Wed, 04/17/2013 - 12:45pm Permalink
Giordano (not verified)

DEA Director Michelle Leonhart’s decision to interfere in the normal progress of scientific research is a decision that hinges on her own incompetence. 

Ms. Leonhart is just another glorified jailer who rose to power in government after being educated with worthless, propagandistic fluff.  Had she been exposed to a good science education, Madame Leonhart is most likely one of those people who would have flunked out of her studies.  She’s incompetent in the sciences, based on her own ill-informed statements, and it’s well understood that incompetence cannot successfully judge competence.

So it becomes all the more bizarre when an incompetent such as Michelle Leonhart is allowed to decide the path of scientific research.  It’s like putting Nero in charge of the local fire department, or George W. Bush in charge of hurricane relief.  Just because no one else wanted the job of DEA director is no excuse for the puppet-in-charge to act like some Luddite idiot. 

Wed, 04/17/2013 - 1:47pm Permalink
Drew B (not verified)

More sick evil which was perpetrated on Monday. The bomber(s), DEA, Leonhart, NIDA, etc… all demented people who have to force their wills on others, and torture them with violence or threats of it. ALL against the Golden Rule, all against common sense, all against our Founding Documents, and all in the same manner of the worst atrocities throughout history. 

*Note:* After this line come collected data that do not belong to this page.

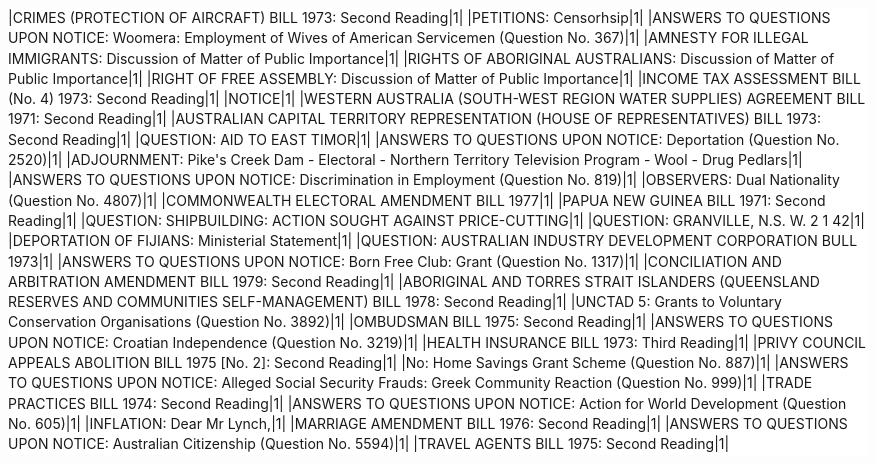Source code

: |CRIMES (PROTECTION OF AIRCRAFT) BILL 1973: Second Reading|1|
|PETITIONS: Censorhsip|1|
|ANSWERS TO QUESTIONS UPON NOTICE: Woomera: Employment of Wives of American Servicemen (Question No. 367)|1|
|AMNESTY FOR ILLEGAL IMMIGRANTS: Discussion of Matter of Public Importance|1|
|RIGHTS OF ABORIGINAL AUSTRALIANS: Discussion of Matter of Public Importance|1|
|RIGHT OF FREE ASSEMBLY: Discussion of Matter of Public Importance|1|
|INCOME TAX ASSESSMENT BILL (No. 4) 1973: Second Reading|1|
|NOTICE|1|
|WESTERN AUSTRALIA (SOUTH-WEST REGION WATER SUPPLIES) AGREEMENT BILL 1971: Second Reading|1|
|AUSTRALIAN CAPITAL TERRITORY REPRESENTATION (HOUSE OF REPRESENTATIVES) BILL 1973: Second Reading|1|
|QUESTION: AID TO EAST TIMOR|1|
|ANSWERS TO QUESTIONS UPON NOTICE: Deportation (Question No. 2520)|1|
|ADJOURNMENT: Pike's Creek Dam - Electoral - Northern Territory Television Program - Wool - Drug Pedlars|1|
|ANSWERS TO QUESTIONS UPON NOTICE: Discrimination in Employment (Question No. 819)|1|
|OBSERVERS: Dual Nationality (Question No. 4807)|1|
|COMMONWEALTH ELECTORAL AMENDMENT BILL 1977|1|
|PAPUA NEW GUINEA BILL 1971: Second Reading|1|
|QUESTION: SHIPBUILDING: ACTION SOUGHT AGAINST PRICE-CUTTING|1|
|QUESTION: GRANVILLE, N.S. W. 2 1 42|1|
|DEPORTATION OF FIJIANS: Ministerial Statement|1|
|QUESTION: AUSTRALIAN INDUSTRY DEVELOPMENT CORPORATION BULL 1973|1|
|ANSWERS TO QUESTIONS UPON NOTICE: Born Free Club: Grant (Question No. 1317)|1|
|CONCILIATION AND ARBITRATION AMENDMENT BILL 1979: Second Reading|1|
|ABORIGINAL AND TORRES STRAIT ISLANDERS (QUEENSLAND RESERVES AND COMMUNITIES SELF-MANAGEMENT) BILL 1978: Second Reading|1|
|UNCTAD 5: Grants to Voluntary Conservation Organisations (Question No. 3892)|1|
|OMBUDSMAN BILL 1975: Second Reading|1|
|ANSWERS TO QUESTIONS UPON NOTICE: Croatian Independence (Question No. 3219)|1|
|HEALTH INSURANCE BILL 1973: Third Reading|1|
|PRIVY COUNCIL APPEALS ABOLITION BILL 1975 [No. 2]: Second Reading|1|
|No: Home Savings Grant Scheme (Question No. 887)|1|
|ANSWERS TO QUESTIONS UPON NOTICE: Alleged Social Security Frauds: Greek Community Reaction (Question No. 999)|1|
|TRADE PRACTICES BILL 1974: Second Reading|1|
|ANSWERS TO QUESTIONS UPON NOTICE: Action for World Development (Question No. 605)|1|
|INFLATION: Dear Mr Lynch,|1|
|MARRIAGE AMENDMENT BILL 1976: Second Reading|1|
|ANSWERS TO QUESTIONS UPON NOTICE: Australian Citizenship (Question No. 5594)|1|
|TRAVEL AGENTS BILL 1975: Second Reading|1|
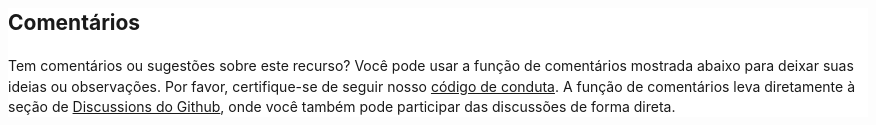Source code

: 

## Comentários

Tem comentários ou sugestões sobre este recurso? Você pode usar a função de comentários mostrada abaixo para deixar suas ideias ou observações. Por favor, certifique-se de seguir nosso [código de conduta](../../community/code-of-conduct). A função de comentários leva diretamente à seção de [Discussions do Github](https://github.com/Socialtic/forensics/discussions), onde você também pode participar das discussões de forma direta.


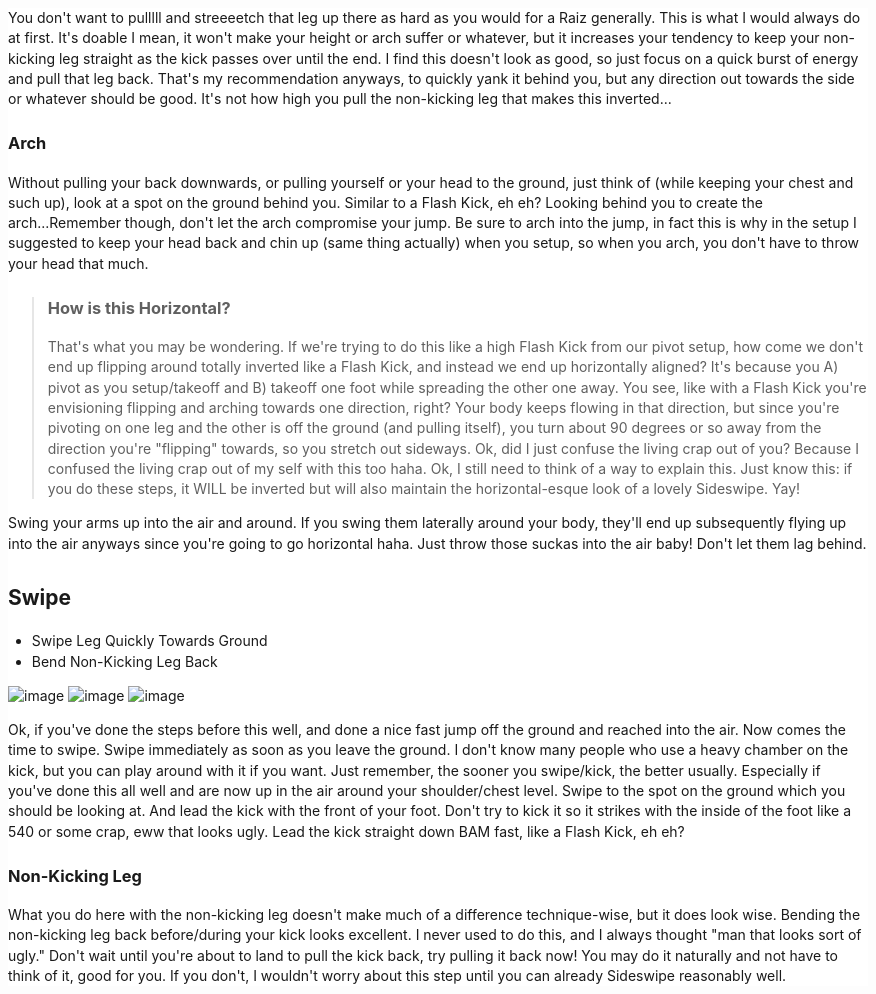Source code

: You don't want to pulllll and streeeetch that leg up there as hard as you would for a Raiz generally. This is what I would always do at first. It's doable I mean, it won't make your height or arch suffer or whatever, but it increases your tendency to keep your non-kicking leg straight as the kick passes over until the end. I find this doesn't look as good, so just focus on a quick burst of energy and pull that leg back. That's my recommendation anyways, to quickly yank it behind you, but any direction out towards the side or whatever should be good. It's not how high you pull the non-kicking leg that makes this inverted...
### Arch

Without pulling your back downwards, or pulling yourself or your head to the ground, just think of (while keeping your chest and such up), look at a spot on the ground behind you. Similar to a Flash Kick, eh eh? Looking behind you to create the arch...Remember though, don't let the arch compromise your jump. Be sure to arch into the jump, in fact this is why in the setup I suggested to keep your head back and chin up (same thing actually) when you setup, so when you arch, you don't have to throw your head that much.
>### How is this Horizontal?
>That's what you may be wondering. If we're trying to do this like a high Flash Kick from our pivot setup, how come we don't end up flipping around totally inverted like a Flash Kick, and instead we end up horizontally aligned? It's because you A) pivot as you setup/takeoff and B) takeoff one foot while spreading the other one away. You see, like with a Flash Kick you're envisioning flipping and arching towards one direction, right? Your body keeps flowing in that direction, but since you're pivoting on one leg and the other is off the ground (and pulling itself), you turn about 90 degrees or so away from the direction you're "flipping" towards, so you stretch out sideways. Ok, did I just confuse the living crap out of you? Because I confused the living crap out of my self with this too haha. Ok, I still need to think of a way to explain this. Just know this: if you do these steps, it WILL be inverted but will also maintain the horizontal-esque look of a lovely Sideswipe. Yay!

Swing your arms up into the air and around. If you swing them laterally around your body, they'll end up subsequently flying up into the air anyways since you're going to go horizontal haha. Just throw those suckas into the air baby! Don't let them lag behind.

## Swipe

* Swipe Leg Quickly Towards Ground
* Bend Non-Kicking Leg Back


![image](images/Sideswipe/sideswipe007.jpg "") ![image](images/Sideswipe/sideswipe008.jpg "") ![image](images/Sideswipe/sideswipe009.jpg "")

Ok, if you've done the steps before this well, and done a nice fast jump off the ground and reached into the air.
Now comes the time to swipe. Swipe immediately as soon as you leave the ground. I don't know many people who use a heavy chamber on the kick, but you can play around with it if you want. Just remember, the sooner you swipe/kick, the better usually. Especially if you've done this all well and are now up in the air around your shoulder/chest level.
Swipe to the spot on the ground which you should be looking at. And lead the kick with the front of your foot. Don't try to kick it so it strikes with the inside of the foot like a 540 or some crap, eww that looks ugly. Lead the kick straight down BAM fast, like a Flash Kick, eh eh?
### Non-Kicking Leg

What you do here with the non-kicking leg doesn't make much of a difference technique-wise, but it does look wise. Bending the non-kicking leg back before/during your kick looks excellent. I never used to do this, and I always thought "man that looks sort of ugly." Don't wait until you're about to land to pull the kick back, try pulling it back now! You may do it naturally and not have to think of it, good for you. If you don't, I wouldn't worry about this step until you can already Sideswipe reasonably well.

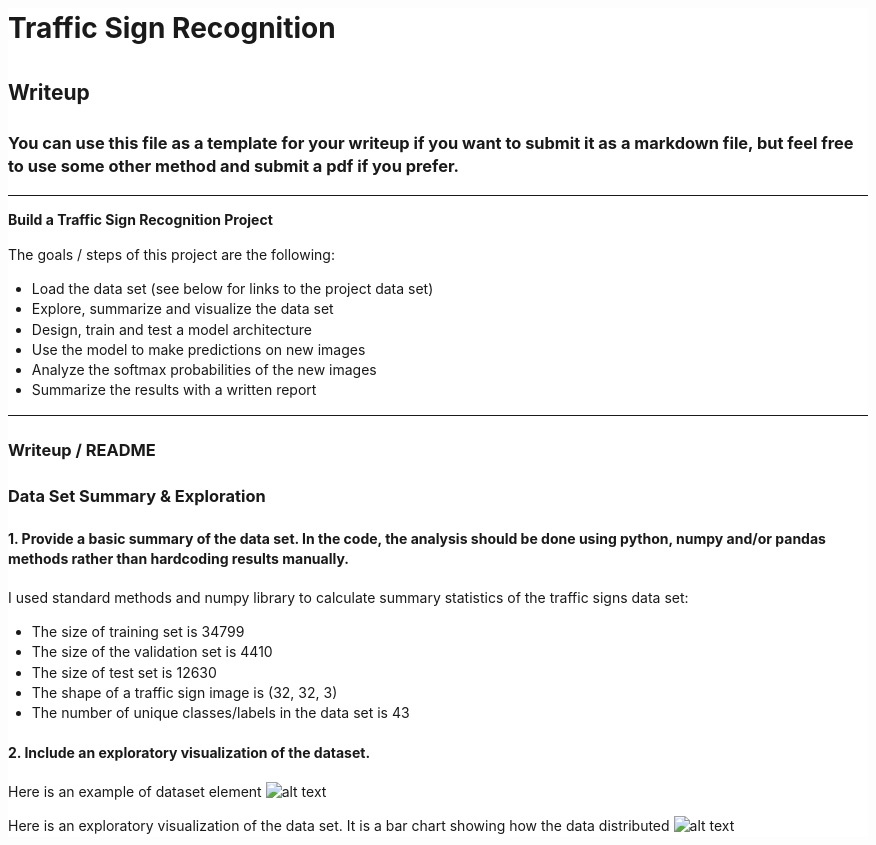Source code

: # **Traffic Sign Recognition** 

## Writeup

### You can use this file as a template for your writeup if you want to submit it as a markdown file, but feel free to use some other method and submit a pdf if you prefer.

---

**Build a Traffic Sign Recognition Project**

The goals / steps of this project are the following:
* Load the data set (see below for links to the project data set)
* Explore, summarize and visualize the data set
* Design, train and test a model architecture
* Use the model to make predictions on new images
* Analyze the softmax probabilities of the new images
* Summarize the results with a written report


[//]: # (Image References)

[image1]: ./images/histogram.png "Histogram"
[image2]: ./images/sign_sample.jpg "Sample of dataset"
[image3]: ./images/grayscale_and_normialize.jpg "Prepare image"
[image4]: ./traffic_signs/sign1.png "Traffic Sign 1"
[image5]: ./traffic_signs/sign2.png "Traffic Sign 2"
[image6]: ./traffic_signs/sign3.png "Traffic Sign 3"
[image7]: ./traffic_signs/sign4.png "Traffic Sign 4"
[image8]: ./traffic_signs/sign5.png "Traffic Sign 5"

---
### Writeup / README


### Data Set Summary & Exploration

#### 1. Provide a basic summary of the data set. In the code, the analysis should be done using python, numpy and/or pandas methods rather than hardcoding results manually.

I used standard methods and numpy library to calculate summary statistics of the traffic
signs data set:

* The size of training set is 34799
* The size of the validation set is 4410
* The size of test set is 12630
* The shape of a traffic sign image is (32, 32, 3)
* The number of unique classes/labels in the data set is 43

#### 2. Include an exploratory visualization of the dataset.

Here is an example of dataset element
![alt text][image2]

Here is an exploratory visualization of the data set. It is a bar chart showing how the data distributed
![alt text][image1]
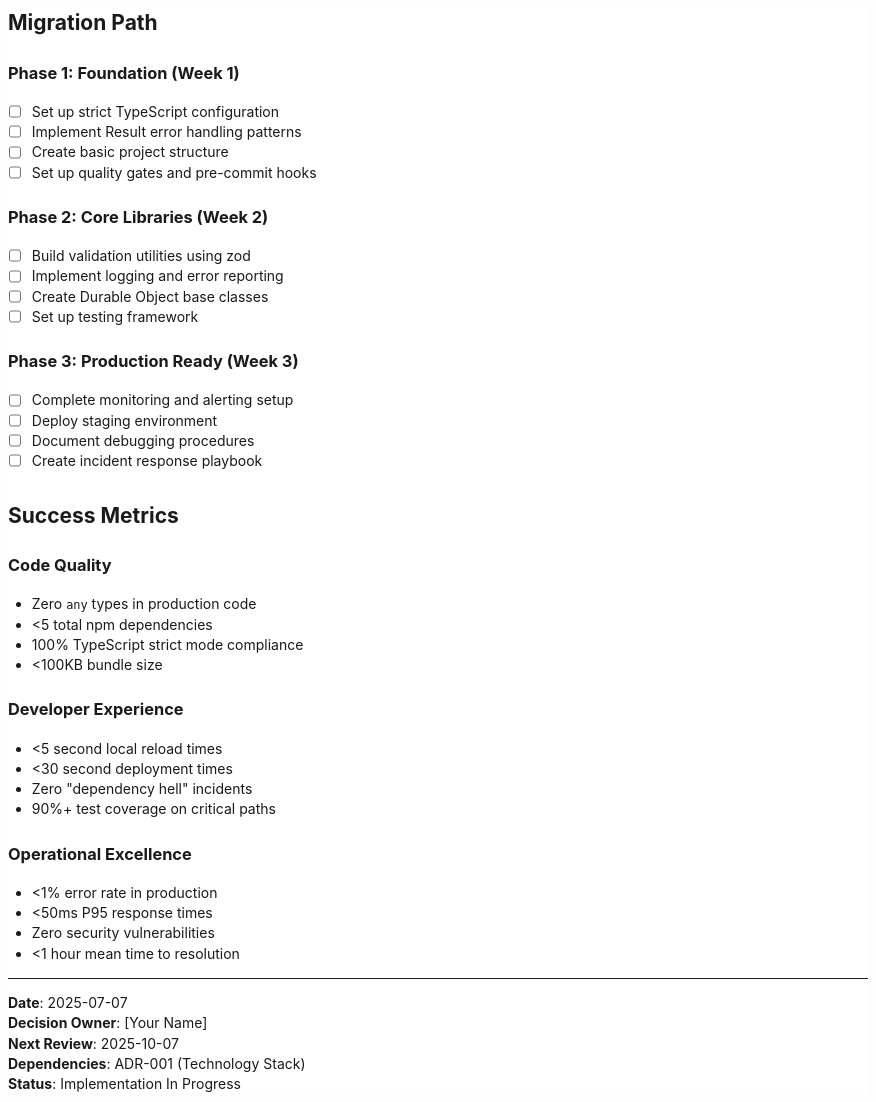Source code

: ## Migration Path

### Phase 1: Foundation (Week 1)
- [ ] Set up strict TypeScript configuration
- [ ] Implement Result<T> error handling patterns
- [ ] Create basic project structure
- [ ] Set up quality gates and pre-commit hooks

### Phase 2: Core Libraries (Week 2)
- [ ] Build validation utilities using zod
- [ ] Implement logging and error reporting
- [ ] Create Durable Object base classes
- [ ] Set up testing framework

### Phase 3: Production Ready (Week 3)
- [ ] Complete monitoring and alerting setup
- [ ] Deploy staging environment
- [ ] Document debugging procedures
- [ ] Create incident response playbook

## Success Metrics

### Code Quality
- Zero `any` types in production code
- <5 total npm dependencies
- 100% TypeScript strict mode compliance
- <100KB bundle size

### Developer Experience
- <5 second local reload times
- <30 second deployment times
- Zero "dependency hell" incidents
- 90%+ test coverage on critical paths

### Operational Excellence
- <1% error rate in production
- <50ms P95 response times
- Zero security vulnerabilities
- <1 hour mean time to resolution

---

**Date**: 2025-07-07  
**Decision Owner**: [Your Name]  
**Next Review**: 2025-10-07  
**Dependencies**: ADR-001 (Technology Stack)  
**Status**: Implementation In Progress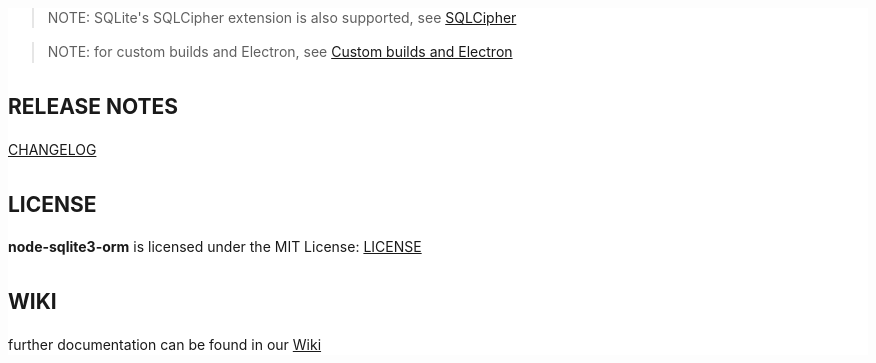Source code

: > NOTE: SQLite's SQLCipher extension is also supported, see [SQLCipher](./docs/sqlcipher)



> NOTE: for custom builds and Electron, see [Custom builds and Electron](https://github.com/TryGhost/node-sqlite3#custom-builds-and-electron)

## RELEASE NOTES

[CHANGELOG](./CHANGELOG.md)

## LICENSE

**node-sqlite3-orm** is licensed under the MIT License: [LICENSE](./LICENSE)

## WIKI

further documentation can be found in our [Wiki](https://github.com/gms1/node-sqlite3-orm/wiki/)
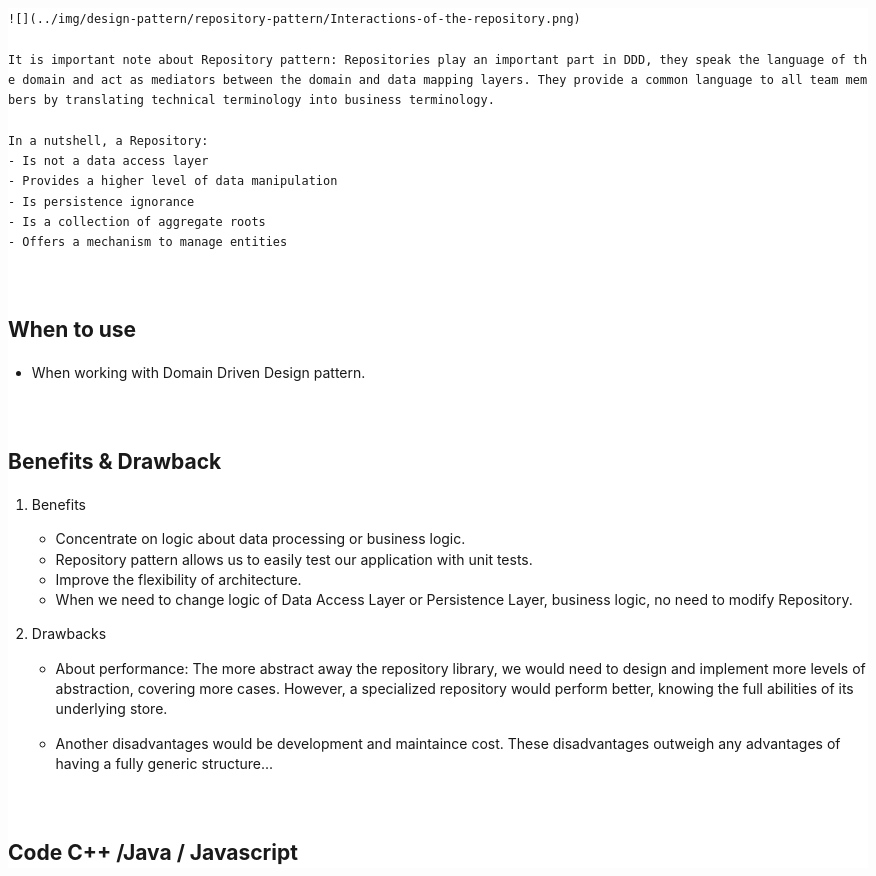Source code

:     ![](../img/design-pattern/repository-pattern/Interactions-of-the-repository.png)

    It is important note about Repository pattern: Repositories play an important part in DDD, they speak the language of the domain and act as mediators between the domain and data mapping layers. They provide a common language to all team members by translating technical terminology into business terminology.

    In a nutshell, a Repository:
    - Is not a data access layer
    - Provides a higher level of data manipulation
    - Is persistence ignorance
    - Is a collection of aggregate roots
    - Offers a mechanism to manage entities

<br>

## When to use
- When working with Domain Driven Design pattern.


<br>

## Benefits & Drawback
1. Benefits

    - Concentrate on logic about data processing or business logic.
    - Repository pattern allows us to easily test our application with unit tests.
    - Improve the flexibility of architecture.
    - When we need to change logic of Data Access Layer or Persistence Layer, business logic, no need to modify Repository.

2. Drawbacks
    - About performance: The more abstract away the repository library, we would need to design and implement more levels of abstraction, covering more cases. However, a specialized repository would perform better, knowing the full abilities of its underlying store.

    - Another disadvantages would be development and maintaince cost. These disadvantages outweigh any advantages of having a fully generic structure...


<br>

## Code C++ /Java / Javascript
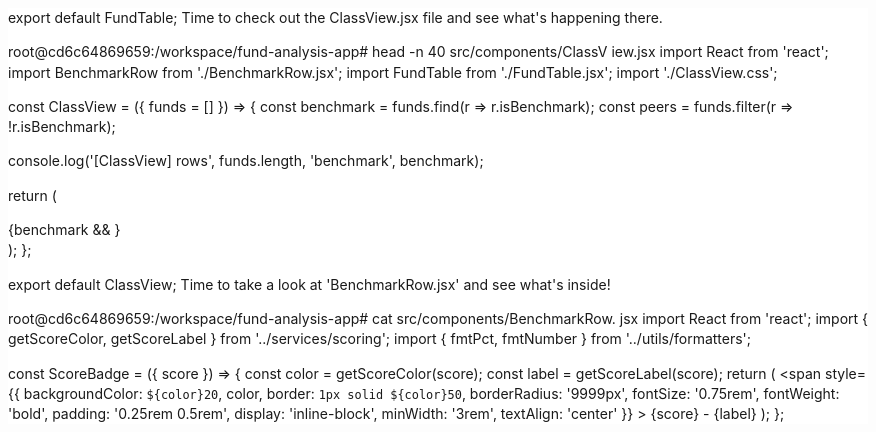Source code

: export default FundTable;
Time to check out the ClassView.jsx file and see what's happening there.

root@cd6c64869659:/workspace/fund-analysis-app# head -n 40 src/components/ClassV
iew.jsx
import React from 'react';
import BenchmarkRow from './BenchmarkRow.jsx';
import FundTable from './FundTable.jsx';
import './ClassView.css';

const ClassView = ({ funds = [] }) => {
  const benchmark = funds.find(r => r.isBenchmark);
  const peers = funds.filter(r => !r.isBenchmark);

  console.log('[ClassView] rows', funds.length, 'benchmark', benchmark);

  return (
    <div className="class-view">
      {benchmark && <BenchmarkRow fund={benchmark} key="benchmark-row" />}
      <FundTable rows={peers} />
    </div>
  );
};

export default ClassView;
Time to take a look at 'BenchmarkRow.jsx' and see what's inside!

root@cd6c64869659:/workspace/fund-analysis-app# cat src/components/BenchmarkRow.
jsx
import React from 'react';
import { getScoreColor, getScoreLabel } from '../services/scoring';
import { fmtPct, fmtNumber } from '../utils/formatters';

const ScoreBadge = ({ score }) => {
  const color = getScoreColor(score);
  const label = getScoreLabel(score);
  return (
    <span
      style={{
        backgroundColor: `${color}20`,
        color,
        border: `1px solid ${color}50`,
        borderRadius: '9999px',
        fontSize: '0.75rem',
        fontWeight: 'bold',
        padding: '0.25rem 0.5rem',
        display: 'inline-block',
        minWidth: '3rem',
        textAlign: 'center'
      }}
    >
      {score} - {label}
    </span>
  );
};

Now that mmj is legal in MA, what about them growing for some patients? I guess that would still open them up to persecution from the monsters in power who could very well do all sorts of damage to the school, the department, and Craker himself.

Thu, 04/18/2013 - 1:35am Permalink
mexweeds (not verified)

I have seen pictures of the "marijuana cigarettes" provided to a handful of patients by the NIDA's farm in Mississippi.  900-mg $igarettes are presented as the form of use condoned or recommended by the US government (a typical commercial $igarette contains 700 mg net weight of tobacco; a typical joint is 500 mg or two per gram).

This suggests to me that the US government sticks to the line laid down by the entrenched heavily $$lobbying tobacco industry which does not want anyone to think you can get away with using a Dosage Regulation utensil (25-mg single tokes) for "smoking" anything.  Once 25-mg servings of cannabis are legal what will happen to today's PROFITABLE "standard" 700-mg $igarette format?  Would the nicotine-addicted population follow after cannabis users and use up a tenth or twentieth as much tobacco per day as they now do? 

Also note that the NIDA $igarettes are said to have a low cannabinoid content-- the user is expected to "smoke" MORE carbon monoxide and combustion toxins (likely cause of dopy "stoner" symptoms conveniently blamed on the cannabis, but CONCEALED in tobacco users by the "awake" effect of nicotine) to get the same amount of desired medication.  Is this why they fear Craker's garden?

Thu, 04/18/2013 - 8:49pm Permalink
Bannister (not verified)

Weed is illegal because it makes some people smarter then the cunts we let rule us.> Some people that end up as world leaders have tried weed once and it probably found a few tokes made them feel homicidal. Normal people would smoke a weed and be laid back, So the will associate weed with peace. The ones that get a bad buzz associate weed with all the negative things.